Analysis of quantitative real-time PCR data Code written by Abrar Al-Shaer and Eric Helfrich to analyze data generated by Kaylee Helfrich and others from the Susan Smith lab.
-
Introduction- The following manual provides a pipeline to efficiently analyze qPCR data from the raw Ct values to the final fold changes.
-
Expected Results- The expected results from this analysis are the delta Ct values (also called Cq values) for each sample normalized to the reference (needed for statistical analysis and individual data point plotting), standard deviations of the delta Ct values, overall fold changes compared back to a reference sample, SEMs, error ranges, and all other data needed to plot qPCR results.
-
Methodology & Tools a. Required tools 1. BASH 2. Python (version 3), pandas, numpy, scipy b. Required program code files 1. PCR_analysis.py 2. PCR_functions.py c. For final analysis of data, see Kaylee Helfrich's GitHub page (kayleehelfrich) for R code to run statistics and graph the final results.
-
File Preprocessing Steps- these steps are not automated, because there are some subjective decisions Note: This program details the instructions for data that is set up by the Bio-Rad CFX Maestro system. Data generated by other qPCR machines may have other formats, and this should be considered when inputting data.
-
Format cells in your Excel file to show ALL decimal places.
-
Save all Excel files as a CSV (using Save As to save a new file without overwriting the original).
-
Filter 0's from the data (raw Ct's) by highlighting the column with the 0's, then click F5, then select Special, then select Blanks.
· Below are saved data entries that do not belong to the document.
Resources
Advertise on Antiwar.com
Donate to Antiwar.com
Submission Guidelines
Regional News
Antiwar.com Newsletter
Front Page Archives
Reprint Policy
Afterwards, all the 0's in the column will be highlighted, right click on one of them and select delete then delete entire row.
-
If you wish to remove an entire triplicate set of values be sure to replace all numbers in the set with zeroes, instead of deleting the rows completely. Also make sure to remove the comparison values (ex. of your control gene). a. Example: If the triplicate set of the AIF gene for sample 2103 is bad (with numbers that aren’t close together or are weird), then replace all numeric values in these 3 rows along with the 3 associated reference gene rows with zeroes.
-
Filter any values with high standard deviations you do not want to include in the analysis. When the row with the outlier Cq value is removed make sure to: a. Recalculate the new mean among the triplicates b. Recalculate the new standard deviation among the triplicates
-
Both steps a) and b) can be done in R to save time and effort. a. For recalculating mean: mean(c(X1, X2)) - X1 = your first number, X2 = your second number, and you may add more numbers in the parentheses if needed. b. For recalculating standard deviation: sd(c(X1, X2)) - X1 = your first number, X2 = your second number, and you may add more numbers in the parentheses if needed.
-
Next, isolate each reference and target pair into a separate files. This should only be done if there are multiple genes run on a single plate. For example, if you have GAPDH and AIF and IL6 all in one file, you should create a AIF+GAPDH file and a IL6+GAPDH file. a. To do this, sort the entire file by the Target column and select the reference gene rows along with the first target’s gene rows and paste them into a separate file. MAKE SURE to include the header of the file in the same order in all files. Repeat for each reference and target pair. b. Next, sort the newly created file (reference+target file) by the Sample column in order to restore the file to an alternating row pattern of target and reference.
-
Make sure to save all changes, and ensure that the Python files are in the same folder as the CSV files to be analyzed.
-
Run Python programs
- Check both Python files and make sure that no changes need to be made.
- Open BASH and navigate to the correct folder.
- Run "python PCR_analysis.py"
- Follow the prompts and instructions, and enter the required information.